Study text
What are stem cells?

A
  • Unspecialised cells that are able to express all their genes.
  • Become more specialised to their function.
49
Q

What is cell differentiation?

A
  • Where stem cells become more specialised into different cell types.
  • Cells express fewer genes
50
Q

How is gene expression controlled?

A
  • By preventing DNA turning into protein
  • Stopping transcription of mRNA
  • Stopping translation of mRNA into protein.
51
Q

What happens when a cell is totipotent?

A
  • Cells have the ability to differentiate into any type of cell
  • eg. embryonic stem cells
52
Q

What happens when a cell is pluripotent?

A
  • Cells can turn into most types of cells
  • eg. blood cells
53
Q

What happens when a cell us unipotent?

A
  • Cells can only turn into one single cell
  • eg. heart cell
54
Q

What are epigenetic changes?

A
  • When gene expression is regulated by chemical modification to chromosomes
55
Q

What makes up the epigenome?

A
  • All the chemical tags attached to the DNA and histones
56
Q

How can chromatin be chemically modified to alter gene expression?

Study material
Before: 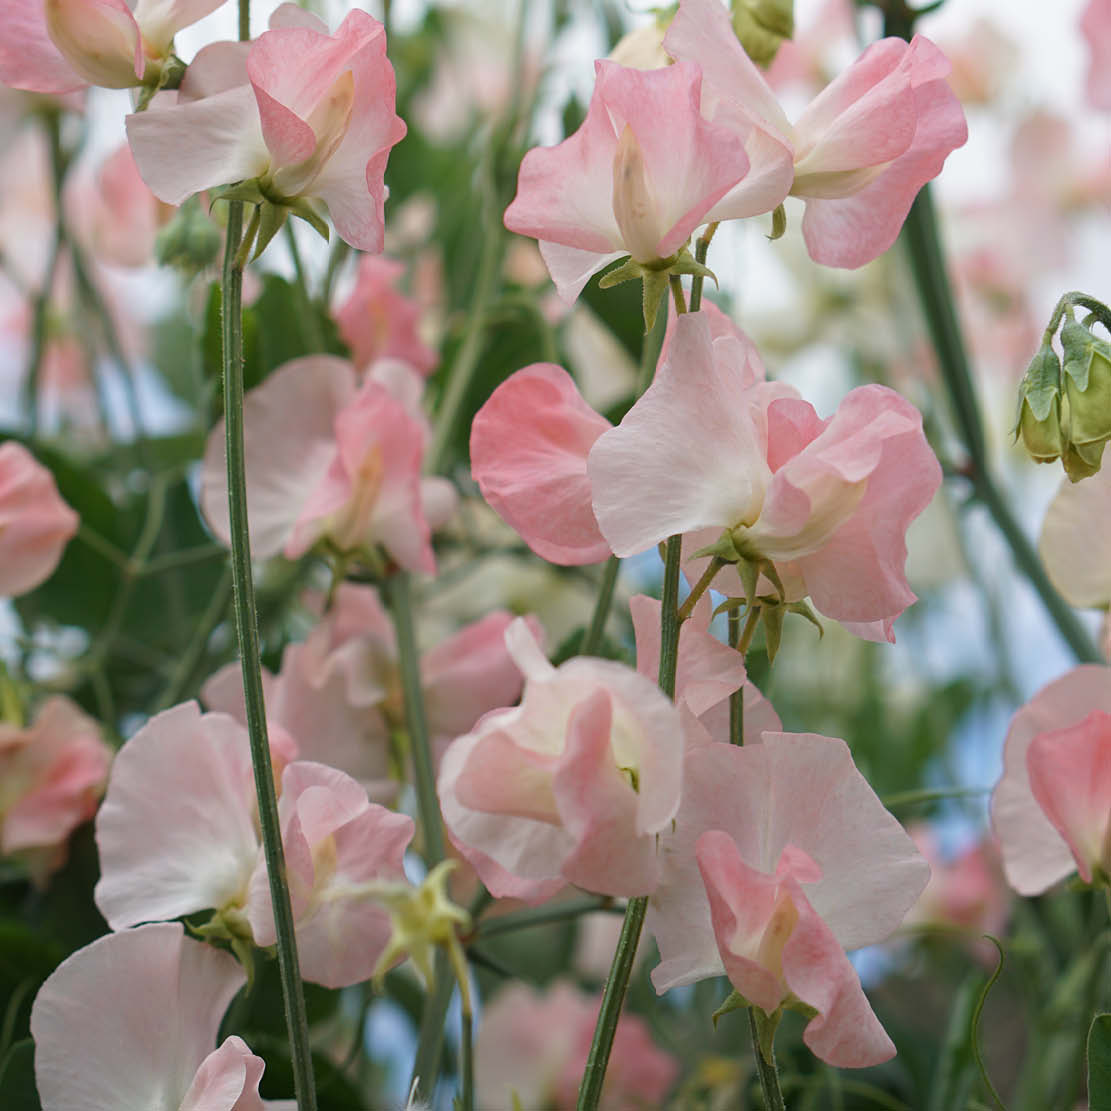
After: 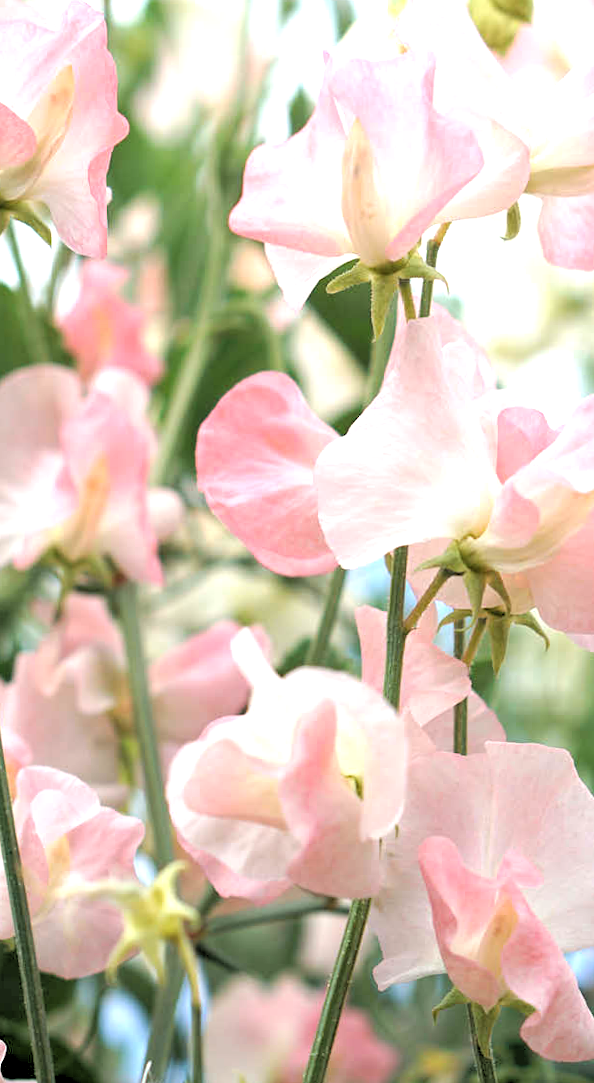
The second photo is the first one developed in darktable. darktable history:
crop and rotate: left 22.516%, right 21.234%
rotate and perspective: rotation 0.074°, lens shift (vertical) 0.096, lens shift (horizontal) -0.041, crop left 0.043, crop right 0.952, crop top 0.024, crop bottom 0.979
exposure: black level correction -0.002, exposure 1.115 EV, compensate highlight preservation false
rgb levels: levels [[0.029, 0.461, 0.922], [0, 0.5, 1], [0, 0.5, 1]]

Tasks for this exercise
1. Transcribe the stem cell notes from "How is gene" to "mRNA into protein.".
2. According to the stem cell notes, what makes up the epigenome?
3. Rewrite the answer that begins "By preventing DNA turning into protein" in the stem cell notes as one short sentence.
The records above come from a different source than the text.

Answers for the tasks
1.
How is gene expression controlled?

A
  • By preventing DNA turning into protein
  • Stopping transcription of mRNA
  • Stopping translation of mRNA into protein.

2. All the chemical tags attached to the DNA and histones.

3. Gene expression is controlled by preventing DNA from turning into protein, stopping transcription of mRNA, and stopping translation of mRNA into protein.